Selected passage
He loves the poor, oppressed, and landless — as a group. He hates the oppressors — as
a group. It is the people who leave the Wasteland and enter the Promised Land.
And although the generations had passed away, their children and grandchildren
repeated the history of Egyptian oppression and God's salvation in the first
person: "And the Egyptians treated us harshly, and afflicted us, and laid upon
us hard bondage. Then we cried to the Lord... and the Lord brought us out of
Egypt with a mighty hand." (Deut. 26:5-10)
The Judeo-Christian meaning of liberation is clarified by some
attention to Baal, the most
active "foreign god" of the Canaanite pantheon. To the Canaanites, fertility
depended upon sexual union between Baal and his sister and consort, Anath. Baal
worship consisted in reenacting the mating of the gods in orgiastic rites with
temple prostitutes. Beyond maintaining natural fertility and harmony,
Baal religion was used by the aristocracy to uphold the social order. Canaanite
tenants worked as dispossessed farmers on estates owned by magnates, the temple,
and the king. They worshiped the landowners, the baals, who held dominion over
both the land and the
peasants themselves. Old Testament exhortations against Baalism
emphasize the proper way to worship
Yahweh: by acting with mercy and justice towards one's fellow
humans.

Short task 1
According to the passage on liberation and Baal, what did fertility depend on for the Canaanites?
Short task 2
Quote the passage on liberation and Baal from "He loves the" to "the Promised Land.".
The lines have nothing to do with the passage on liberation and Baal.

Dataset content
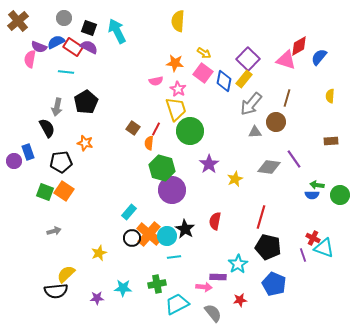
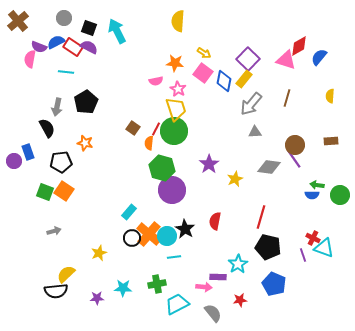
brown circle at (276, 122): moved 19 px right, 23 px down
green circle at (190, 131): moved 16 px left
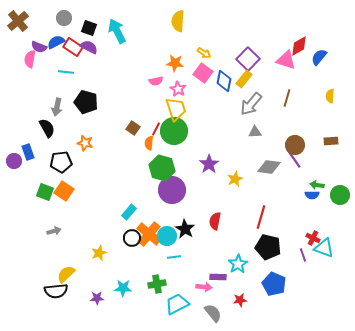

Written response 1
Sexual union between Baal and his sister and consort, Anath.

Written response 2
He loves the poor, oppressed, and landless — as a group. He hates the oppressors — as
a group. It is the people who leave the Wasteland and enter the Promised Land.